WHAT IS REQUIRED →
For the listing that follows, give again exactly the lines from the one with "left elbow: (122, 139)" to the one with "right eye: (124, 75)", including both.

RECORDS PROVIDED →
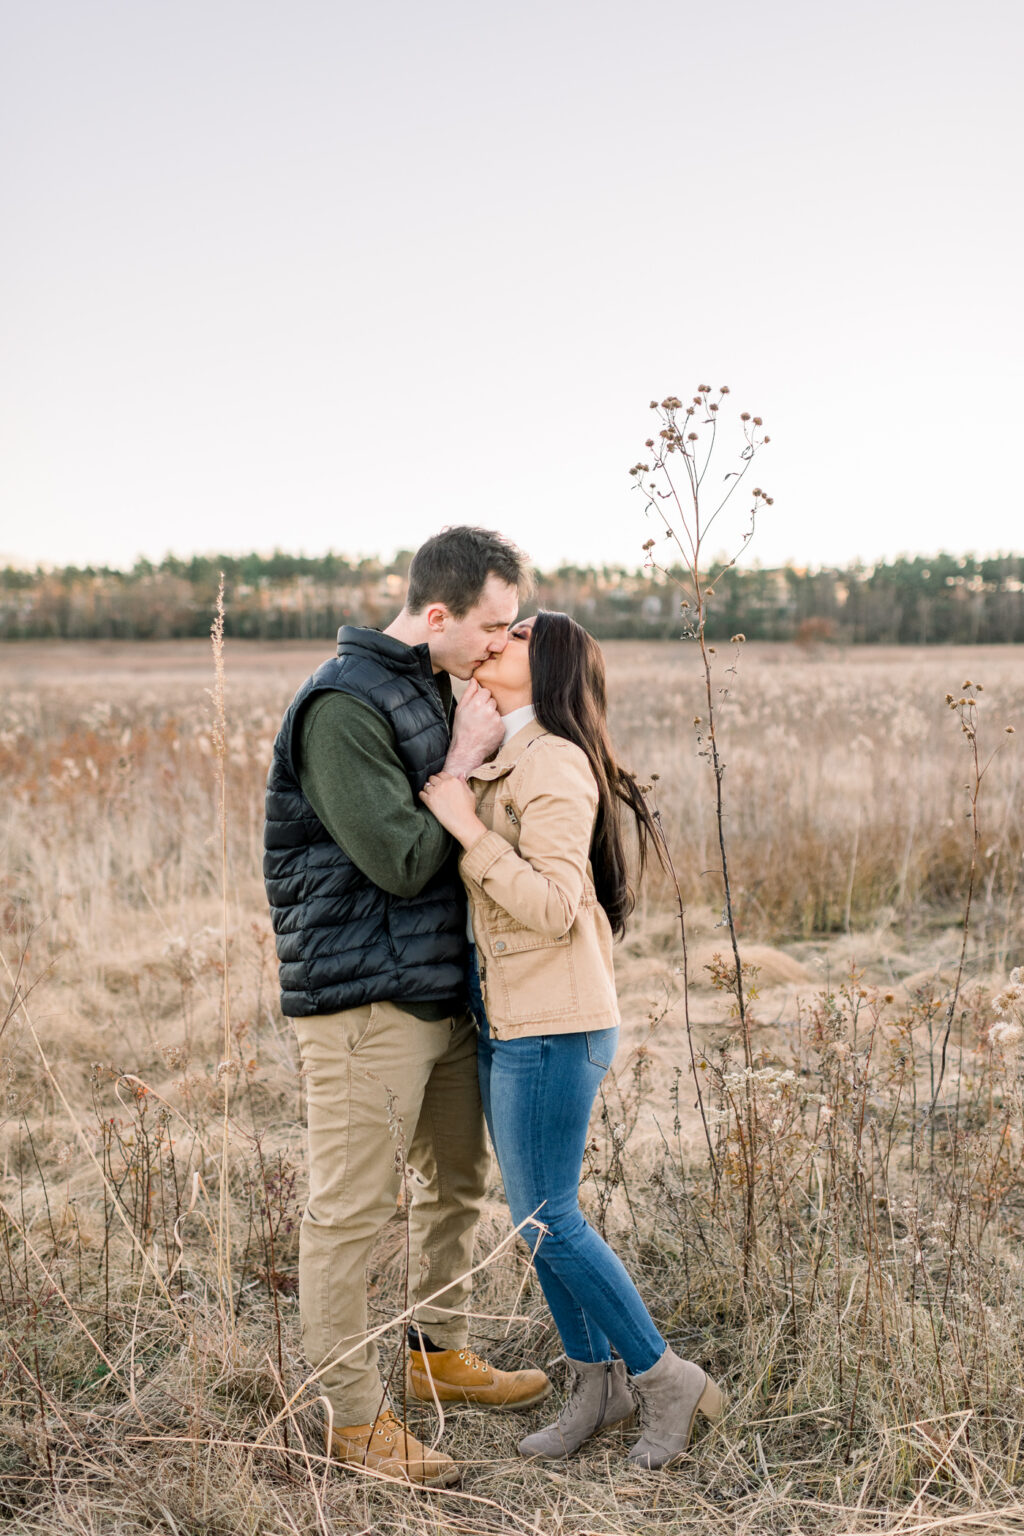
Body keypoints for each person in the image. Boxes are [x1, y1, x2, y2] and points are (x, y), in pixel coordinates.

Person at [263, 527, 551, 1489]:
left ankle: (438, 1358)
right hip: (360, 1004)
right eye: (492, 625)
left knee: (458, 1184)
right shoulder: (341, 705)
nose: (502, 644)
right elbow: (399, 860)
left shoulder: (431, 684)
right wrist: (466, 761)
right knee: (348, 1211)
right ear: (437, 616)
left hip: (440, 994)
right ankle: (350, 1417)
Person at [419, 610, 725, 1470]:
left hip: (555, 1024)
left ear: (545, 664)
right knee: (537, 1220)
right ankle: (599, 1386)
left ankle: (669, 1379)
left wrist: (467, 826)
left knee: (550, 1217)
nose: (493, 641)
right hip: (513, 1016)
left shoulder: (552, 761)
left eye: (513, 636)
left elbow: (555, 906)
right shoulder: (508, 752)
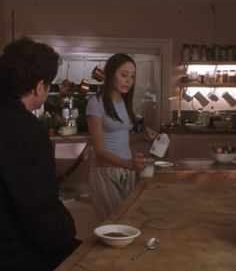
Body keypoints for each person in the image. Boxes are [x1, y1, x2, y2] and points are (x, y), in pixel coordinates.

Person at [0, 37, 81, 271]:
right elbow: (39, 207)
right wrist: (67, 231)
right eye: (49, 85)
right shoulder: (26, 129)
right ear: (39, 86)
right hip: (14, 253)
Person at [86, 53, 158, 221]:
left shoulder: (124, 102)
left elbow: (122, 139)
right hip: (106, 173)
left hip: (126, 171)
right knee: (114, 223)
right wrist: (129, 164)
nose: (129, 80)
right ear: (111, 74)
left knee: (127, 220)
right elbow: (100, 150)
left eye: (132, 76)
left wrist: (142, 138)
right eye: (124, 75)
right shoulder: (95, 103)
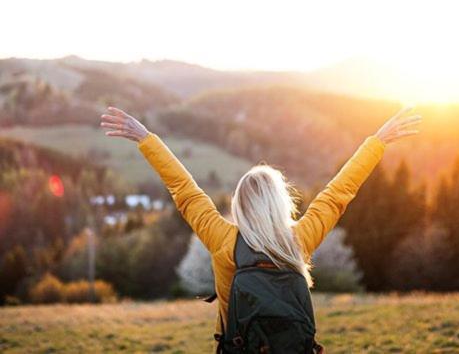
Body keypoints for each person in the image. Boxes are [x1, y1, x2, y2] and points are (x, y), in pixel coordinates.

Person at [100, 105, 421, 353]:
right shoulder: (298, 240)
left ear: (241, 205)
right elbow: (338, 194)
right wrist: (377, 142)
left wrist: (146, 139)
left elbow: (185, 191)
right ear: (280, 203)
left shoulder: (223, 240)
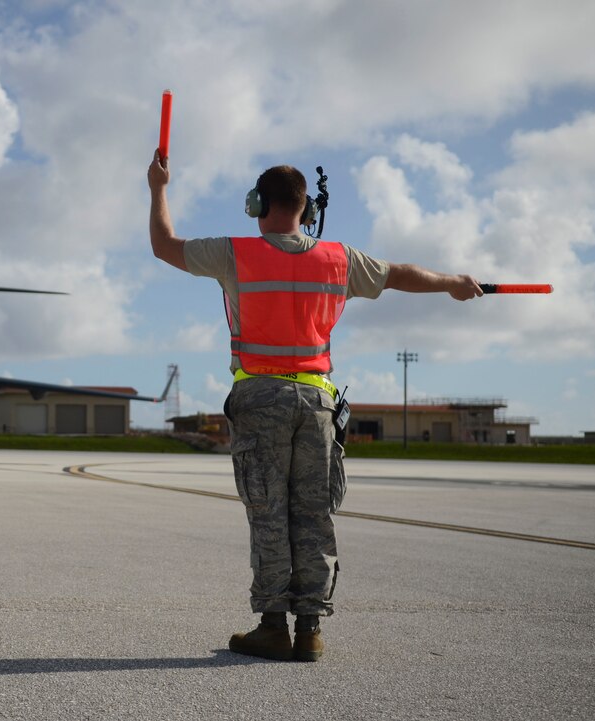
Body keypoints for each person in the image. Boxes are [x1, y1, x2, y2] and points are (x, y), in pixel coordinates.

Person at [147, 150, 482, 662]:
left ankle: (272, 626)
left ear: (258, 204)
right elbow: (401, 274)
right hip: (318, 401)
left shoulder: (235, 253)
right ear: (305, 209)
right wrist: (453, 283)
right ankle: (310, 630)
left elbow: (164, 246)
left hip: (260, 397)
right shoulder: (339, 258)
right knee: (314, 513)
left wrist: (158, 188)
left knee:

OUTPUT OF THE TASK →
left elbow: (122, 139)
right hip: (106, 173)
left hip: (126, 171)
right knee: (114, 223)
right wrist: (129, 164)
nose: (129, 80)
right ear: (111, 74)
left knee: (127, 220)
right elbow: (100, 150)
left eye: (132, 76)
left wrist: (142, 138)
right eye: (124, 75)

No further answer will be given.